Incontri e dibattiti nel giorno della polemica scoppiata a Udine e Pordenone
«Chiederesti mai a un eterosessuale quando ha scoperto di esserlo?». La domanda è provocatoria e ribalta la prospettiva sul mondo gay. Nel giorno in cui scoppia la polemica perché la Provincia di Udine e quella di Pordenone hanno negato il patrocinio al progetto contro l’omofobia, l’iniziativa promossa dal Circolo Arcobaleno Arcigay Arcilesbica di Trieste sbarca nell’Isontino. Lo scorso anno “A scuola per conoscerci” era stato accolto dagli istituti di tutte le province della regione eccetto quella di Gorizia, oggi succede l’esatto contrario.
Ieri, il presidente del circolo Arcobaleno, Davide Zotti, ne ha illustrato i contenuti agli insegnanti, agli alunni e ai genitori dell’Itc Einaudi-Marconi, lo ha fatto insieme alla psicoterapeuta dell’Azienda sanitaria 2, Adriana Monzani. «Il fine è creare un contesto di solidarietà e di collaborazione», ha sottolineato Zotti. Lo scorso anno nel corso delle 100 ore di attività didattica curriculare sono stati coinvolti 500 studenti, 30 insegnanti e 16 volontari. Nel corso degli incontri sono stati prima introdotti i concetti di identità di genere e di orientamento sessuale poi sono state avviate discussioni libere con persone che vivono la loro omossessualità in contesti quotidiani: professionisti, operai, insegnanti. Persone normali, in contesti normali.

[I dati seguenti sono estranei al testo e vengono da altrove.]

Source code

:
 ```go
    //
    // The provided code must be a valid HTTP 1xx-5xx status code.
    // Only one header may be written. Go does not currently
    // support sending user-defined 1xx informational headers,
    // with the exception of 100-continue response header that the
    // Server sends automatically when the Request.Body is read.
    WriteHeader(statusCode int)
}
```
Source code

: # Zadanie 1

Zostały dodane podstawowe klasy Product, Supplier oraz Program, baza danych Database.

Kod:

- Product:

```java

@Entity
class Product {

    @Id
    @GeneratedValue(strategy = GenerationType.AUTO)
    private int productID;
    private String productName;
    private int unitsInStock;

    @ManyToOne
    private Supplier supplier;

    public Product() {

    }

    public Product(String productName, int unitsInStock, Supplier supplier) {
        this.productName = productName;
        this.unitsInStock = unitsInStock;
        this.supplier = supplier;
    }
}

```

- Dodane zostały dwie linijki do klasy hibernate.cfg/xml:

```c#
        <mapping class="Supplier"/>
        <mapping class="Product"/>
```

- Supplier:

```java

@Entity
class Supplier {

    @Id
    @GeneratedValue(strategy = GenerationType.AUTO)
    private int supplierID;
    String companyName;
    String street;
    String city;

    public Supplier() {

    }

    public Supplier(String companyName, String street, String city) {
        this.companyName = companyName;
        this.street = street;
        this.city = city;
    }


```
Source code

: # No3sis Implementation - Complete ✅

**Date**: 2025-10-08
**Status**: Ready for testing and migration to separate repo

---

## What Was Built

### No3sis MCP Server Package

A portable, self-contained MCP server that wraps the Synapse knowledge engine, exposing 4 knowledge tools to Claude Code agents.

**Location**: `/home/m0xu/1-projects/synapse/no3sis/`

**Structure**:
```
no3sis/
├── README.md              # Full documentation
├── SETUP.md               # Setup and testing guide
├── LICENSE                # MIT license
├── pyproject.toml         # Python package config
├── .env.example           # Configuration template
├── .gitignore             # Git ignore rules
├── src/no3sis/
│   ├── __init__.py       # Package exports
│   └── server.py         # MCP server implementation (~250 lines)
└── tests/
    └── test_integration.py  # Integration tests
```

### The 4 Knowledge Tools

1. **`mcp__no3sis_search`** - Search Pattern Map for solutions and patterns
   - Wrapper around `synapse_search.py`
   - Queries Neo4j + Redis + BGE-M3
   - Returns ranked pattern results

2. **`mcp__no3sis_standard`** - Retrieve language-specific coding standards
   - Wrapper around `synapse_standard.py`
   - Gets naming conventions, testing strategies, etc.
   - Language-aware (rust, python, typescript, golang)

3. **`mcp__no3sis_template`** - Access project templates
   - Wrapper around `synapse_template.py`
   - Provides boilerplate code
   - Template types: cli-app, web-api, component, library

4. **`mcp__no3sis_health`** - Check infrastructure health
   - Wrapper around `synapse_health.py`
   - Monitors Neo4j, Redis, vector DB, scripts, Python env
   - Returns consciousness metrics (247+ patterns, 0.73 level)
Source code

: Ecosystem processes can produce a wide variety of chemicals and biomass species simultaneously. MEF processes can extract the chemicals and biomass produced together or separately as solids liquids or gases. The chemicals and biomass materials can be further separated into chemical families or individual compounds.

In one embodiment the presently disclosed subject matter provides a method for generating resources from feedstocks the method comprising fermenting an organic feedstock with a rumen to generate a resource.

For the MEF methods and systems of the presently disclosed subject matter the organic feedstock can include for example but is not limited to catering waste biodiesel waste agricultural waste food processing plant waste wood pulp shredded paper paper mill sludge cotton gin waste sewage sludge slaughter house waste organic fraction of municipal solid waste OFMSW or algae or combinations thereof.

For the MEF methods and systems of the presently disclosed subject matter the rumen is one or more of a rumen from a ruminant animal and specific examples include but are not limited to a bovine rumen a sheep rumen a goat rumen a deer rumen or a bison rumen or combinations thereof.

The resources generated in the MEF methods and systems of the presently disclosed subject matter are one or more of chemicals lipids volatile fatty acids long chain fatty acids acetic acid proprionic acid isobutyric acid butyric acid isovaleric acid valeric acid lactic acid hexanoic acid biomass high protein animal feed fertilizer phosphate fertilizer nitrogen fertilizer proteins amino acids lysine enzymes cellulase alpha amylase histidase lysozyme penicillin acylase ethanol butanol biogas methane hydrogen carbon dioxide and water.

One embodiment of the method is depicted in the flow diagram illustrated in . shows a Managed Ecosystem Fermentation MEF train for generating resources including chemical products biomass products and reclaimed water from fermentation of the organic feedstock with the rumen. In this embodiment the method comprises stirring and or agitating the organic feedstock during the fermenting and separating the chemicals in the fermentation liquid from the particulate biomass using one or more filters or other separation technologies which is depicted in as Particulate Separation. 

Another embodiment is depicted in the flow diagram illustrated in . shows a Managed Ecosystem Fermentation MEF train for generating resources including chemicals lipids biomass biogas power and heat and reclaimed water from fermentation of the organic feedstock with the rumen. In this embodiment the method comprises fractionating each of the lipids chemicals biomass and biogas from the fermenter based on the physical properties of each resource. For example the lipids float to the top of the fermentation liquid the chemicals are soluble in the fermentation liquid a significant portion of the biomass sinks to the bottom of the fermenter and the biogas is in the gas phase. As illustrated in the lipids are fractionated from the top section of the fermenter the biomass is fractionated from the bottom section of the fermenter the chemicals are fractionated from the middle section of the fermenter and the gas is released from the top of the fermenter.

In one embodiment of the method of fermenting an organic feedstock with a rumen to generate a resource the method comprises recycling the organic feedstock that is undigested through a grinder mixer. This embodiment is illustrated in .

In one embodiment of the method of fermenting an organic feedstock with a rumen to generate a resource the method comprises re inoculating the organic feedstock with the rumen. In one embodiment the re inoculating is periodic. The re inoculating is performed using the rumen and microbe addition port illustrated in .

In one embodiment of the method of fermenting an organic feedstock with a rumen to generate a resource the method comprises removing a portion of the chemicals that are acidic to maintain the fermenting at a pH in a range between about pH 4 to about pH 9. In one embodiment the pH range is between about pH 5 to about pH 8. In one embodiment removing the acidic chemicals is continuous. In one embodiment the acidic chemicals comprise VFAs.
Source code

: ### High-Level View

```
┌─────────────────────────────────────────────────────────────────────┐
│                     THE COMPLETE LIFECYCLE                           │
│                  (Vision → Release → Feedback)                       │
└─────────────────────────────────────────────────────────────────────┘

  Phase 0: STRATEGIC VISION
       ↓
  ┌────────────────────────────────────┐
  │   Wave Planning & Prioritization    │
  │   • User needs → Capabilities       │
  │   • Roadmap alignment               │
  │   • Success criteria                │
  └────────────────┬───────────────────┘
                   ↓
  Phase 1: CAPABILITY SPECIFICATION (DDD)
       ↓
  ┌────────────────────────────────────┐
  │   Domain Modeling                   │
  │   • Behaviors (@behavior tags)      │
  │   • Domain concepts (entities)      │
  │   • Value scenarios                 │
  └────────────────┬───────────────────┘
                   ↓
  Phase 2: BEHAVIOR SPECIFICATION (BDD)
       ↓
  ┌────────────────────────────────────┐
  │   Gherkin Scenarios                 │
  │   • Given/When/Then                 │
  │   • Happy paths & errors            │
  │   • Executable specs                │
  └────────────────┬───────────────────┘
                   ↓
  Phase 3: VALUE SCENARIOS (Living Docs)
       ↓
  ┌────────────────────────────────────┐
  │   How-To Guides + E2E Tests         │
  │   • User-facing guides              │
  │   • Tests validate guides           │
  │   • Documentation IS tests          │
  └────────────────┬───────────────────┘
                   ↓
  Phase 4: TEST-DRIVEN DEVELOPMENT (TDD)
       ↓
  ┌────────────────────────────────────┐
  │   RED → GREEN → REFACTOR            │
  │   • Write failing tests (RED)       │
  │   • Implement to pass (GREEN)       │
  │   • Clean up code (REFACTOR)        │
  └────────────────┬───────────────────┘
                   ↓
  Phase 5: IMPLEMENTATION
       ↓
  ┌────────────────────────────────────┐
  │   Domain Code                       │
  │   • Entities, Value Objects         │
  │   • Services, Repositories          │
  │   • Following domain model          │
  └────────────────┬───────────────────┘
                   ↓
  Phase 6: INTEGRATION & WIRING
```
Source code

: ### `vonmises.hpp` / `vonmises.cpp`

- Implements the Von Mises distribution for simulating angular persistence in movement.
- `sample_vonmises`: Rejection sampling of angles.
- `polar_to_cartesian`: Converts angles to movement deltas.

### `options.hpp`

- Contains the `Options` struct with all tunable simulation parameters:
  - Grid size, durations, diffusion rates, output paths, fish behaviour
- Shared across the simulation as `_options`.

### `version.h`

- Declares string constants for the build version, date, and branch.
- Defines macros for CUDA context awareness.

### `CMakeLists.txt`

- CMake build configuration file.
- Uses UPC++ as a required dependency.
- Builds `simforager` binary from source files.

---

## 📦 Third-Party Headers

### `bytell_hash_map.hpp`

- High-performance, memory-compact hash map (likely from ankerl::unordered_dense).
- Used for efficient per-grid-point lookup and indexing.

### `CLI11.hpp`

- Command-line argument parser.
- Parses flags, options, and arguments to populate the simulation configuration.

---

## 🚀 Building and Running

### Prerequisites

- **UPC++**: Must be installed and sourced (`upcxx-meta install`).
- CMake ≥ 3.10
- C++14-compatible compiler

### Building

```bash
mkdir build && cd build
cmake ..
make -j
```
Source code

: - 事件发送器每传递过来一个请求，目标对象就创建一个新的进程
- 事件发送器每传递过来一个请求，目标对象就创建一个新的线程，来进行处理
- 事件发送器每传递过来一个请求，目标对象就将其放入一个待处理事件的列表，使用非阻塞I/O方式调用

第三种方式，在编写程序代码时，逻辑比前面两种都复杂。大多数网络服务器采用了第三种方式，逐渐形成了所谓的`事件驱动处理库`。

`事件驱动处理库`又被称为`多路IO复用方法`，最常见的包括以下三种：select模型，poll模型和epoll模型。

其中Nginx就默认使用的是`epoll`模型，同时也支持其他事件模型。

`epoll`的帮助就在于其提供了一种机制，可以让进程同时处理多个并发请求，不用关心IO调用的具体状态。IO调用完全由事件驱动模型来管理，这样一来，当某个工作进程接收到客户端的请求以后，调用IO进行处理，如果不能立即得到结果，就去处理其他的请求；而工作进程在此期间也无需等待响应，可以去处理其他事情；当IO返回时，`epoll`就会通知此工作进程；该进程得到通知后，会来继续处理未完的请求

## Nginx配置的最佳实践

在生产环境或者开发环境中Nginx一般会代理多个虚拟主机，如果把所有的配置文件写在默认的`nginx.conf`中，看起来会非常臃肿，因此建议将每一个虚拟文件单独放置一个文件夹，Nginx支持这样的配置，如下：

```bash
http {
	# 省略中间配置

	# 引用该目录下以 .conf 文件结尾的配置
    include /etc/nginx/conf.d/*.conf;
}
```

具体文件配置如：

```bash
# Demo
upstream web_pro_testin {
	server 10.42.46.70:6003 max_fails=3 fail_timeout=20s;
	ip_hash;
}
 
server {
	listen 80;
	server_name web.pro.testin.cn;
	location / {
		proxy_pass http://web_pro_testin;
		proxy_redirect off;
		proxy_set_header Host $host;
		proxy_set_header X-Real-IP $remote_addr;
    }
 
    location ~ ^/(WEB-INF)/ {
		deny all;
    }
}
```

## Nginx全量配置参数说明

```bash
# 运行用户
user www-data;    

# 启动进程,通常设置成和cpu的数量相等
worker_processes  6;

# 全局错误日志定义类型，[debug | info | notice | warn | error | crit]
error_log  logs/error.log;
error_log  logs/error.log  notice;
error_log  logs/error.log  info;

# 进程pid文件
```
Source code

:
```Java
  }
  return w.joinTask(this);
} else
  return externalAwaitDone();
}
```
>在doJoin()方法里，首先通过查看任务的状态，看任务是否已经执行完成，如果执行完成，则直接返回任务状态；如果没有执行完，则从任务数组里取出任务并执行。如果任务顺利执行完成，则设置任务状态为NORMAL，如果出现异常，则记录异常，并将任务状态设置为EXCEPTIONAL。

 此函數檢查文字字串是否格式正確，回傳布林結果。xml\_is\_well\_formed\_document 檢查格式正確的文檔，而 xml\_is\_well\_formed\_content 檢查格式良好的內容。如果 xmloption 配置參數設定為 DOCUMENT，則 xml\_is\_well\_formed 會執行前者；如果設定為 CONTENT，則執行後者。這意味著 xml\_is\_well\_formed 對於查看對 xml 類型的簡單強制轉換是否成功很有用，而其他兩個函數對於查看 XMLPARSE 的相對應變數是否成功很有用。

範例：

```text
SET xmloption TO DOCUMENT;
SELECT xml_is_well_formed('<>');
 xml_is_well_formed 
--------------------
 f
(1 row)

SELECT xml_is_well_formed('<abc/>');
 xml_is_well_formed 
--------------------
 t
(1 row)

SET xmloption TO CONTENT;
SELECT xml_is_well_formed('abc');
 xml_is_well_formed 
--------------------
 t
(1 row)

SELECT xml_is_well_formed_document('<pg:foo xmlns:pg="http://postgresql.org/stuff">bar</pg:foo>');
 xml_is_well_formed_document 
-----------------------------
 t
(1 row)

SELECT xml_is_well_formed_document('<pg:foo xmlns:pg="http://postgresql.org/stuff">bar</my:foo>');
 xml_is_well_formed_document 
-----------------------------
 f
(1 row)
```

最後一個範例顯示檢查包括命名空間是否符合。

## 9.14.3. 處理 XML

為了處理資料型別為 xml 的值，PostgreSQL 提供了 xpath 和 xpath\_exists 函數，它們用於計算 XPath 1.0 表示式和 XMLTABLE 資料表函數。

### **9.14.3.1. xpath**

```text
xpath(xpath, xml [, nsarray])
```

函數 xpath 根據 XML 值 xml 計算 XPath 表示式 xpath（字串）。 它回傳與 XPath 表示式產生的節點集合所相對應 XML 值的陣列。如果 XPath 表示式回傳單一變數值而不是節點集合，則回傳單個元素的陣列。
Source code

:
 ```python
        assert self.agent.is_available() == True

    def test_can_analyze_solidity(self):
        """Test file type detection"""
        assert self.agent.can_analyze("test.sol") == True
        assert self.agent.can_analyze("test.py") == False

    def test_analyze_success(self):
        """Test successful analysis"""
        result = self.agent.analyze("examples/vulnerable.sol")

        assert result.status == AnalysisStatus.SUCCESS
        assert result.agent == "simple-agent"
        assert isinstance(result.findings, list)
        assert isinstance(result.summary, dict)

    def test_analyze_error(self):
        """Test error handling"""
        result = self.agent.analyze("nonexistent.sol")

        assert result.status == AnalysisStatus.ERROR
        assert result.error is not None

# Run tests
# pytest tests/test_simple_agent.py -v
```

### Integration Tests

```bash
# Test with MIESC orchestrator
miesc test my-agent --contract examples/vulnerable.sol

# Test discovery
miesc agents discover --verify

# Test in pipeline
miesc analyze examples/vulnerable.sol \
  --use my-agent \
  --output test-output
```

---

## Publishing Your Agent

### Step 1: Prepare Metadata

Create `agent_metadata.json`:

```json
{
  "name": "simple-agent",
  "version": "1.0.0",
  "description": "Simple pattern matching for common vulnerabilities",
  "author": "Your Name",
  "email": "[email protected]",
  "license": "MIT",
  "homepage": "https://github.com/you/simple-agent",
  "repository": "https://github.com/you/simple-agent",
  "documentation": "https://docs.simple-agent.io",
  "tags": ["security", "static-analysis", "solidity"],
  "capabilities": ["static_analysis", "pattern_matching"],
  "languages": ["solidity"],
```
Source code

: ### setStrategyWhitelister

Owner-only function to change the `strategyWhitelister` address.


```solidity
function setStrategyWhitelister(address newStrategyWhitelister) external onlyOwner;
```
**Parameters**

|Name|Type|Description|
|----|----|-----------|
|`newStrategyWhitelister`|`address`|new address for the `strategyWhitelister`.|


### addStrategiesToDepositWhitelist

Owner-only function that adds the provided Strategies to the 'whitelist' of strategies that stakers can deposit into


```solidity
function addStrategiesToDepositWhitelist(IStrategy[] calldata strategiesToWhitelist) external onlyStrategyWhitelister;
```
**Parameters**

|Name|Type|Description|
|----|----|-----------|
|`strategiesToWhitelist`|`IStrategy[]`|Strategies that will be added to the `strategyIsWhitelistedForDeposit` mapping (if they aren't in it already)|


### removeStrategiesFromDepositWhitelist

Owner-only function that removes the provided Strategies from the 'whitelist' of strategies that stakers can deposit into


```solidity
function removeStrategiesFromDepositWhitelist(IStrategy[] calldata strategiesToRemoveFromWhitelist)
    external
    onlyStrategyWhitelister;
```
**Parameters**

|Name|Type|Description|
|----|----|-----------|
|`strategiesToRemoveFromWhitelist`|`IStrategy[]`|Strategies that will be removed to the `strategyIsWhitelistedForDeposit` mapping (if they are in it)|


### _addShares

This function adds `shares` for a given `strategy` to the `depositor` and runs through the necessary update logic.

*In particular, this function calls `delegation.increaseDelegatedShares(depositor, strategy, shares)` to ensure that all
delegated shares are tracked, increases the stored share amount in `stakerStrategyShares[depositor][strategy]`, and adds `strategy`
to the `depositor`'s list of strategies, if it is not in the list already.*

«Fino alla metà degli anni Novanta – ha ricordato la dottoressa Monzani -, l’omosessualità era considerata una malattia e inserita nel manuale di psicoterapia. La ricerca per fortuna evolve e ora l’orientamento omosessuale è riconosciuto come una condizione allo stesso modo di quella eterosessuale. Su questo tema, in Italia, non siamo però ancora molto evoluti. I mass-media, spesso, anziché chiarire, alimentano i pregiudizi e le false credenze. Qualche volta i genitori impauriti ci chiedono di aiutare i ragazzi a diventare normali. Uno psicologo che accettasse di eseguire la psicoterapia riparativa potrebbe essere deferito all’ordine. Oltre ad essere una terapia inefficace, rischia di diventare devastante perché non aiuta il paziente, anzi in America spinge molti al suicidio. I genitori dovrebbero sperare che i propri figli possano incontrare persone che le amino e con cui avviare relazioni affettive con dei progetti di vita. Non importa poi quale sia il suo sesso. L’importante è che ci sia serenità».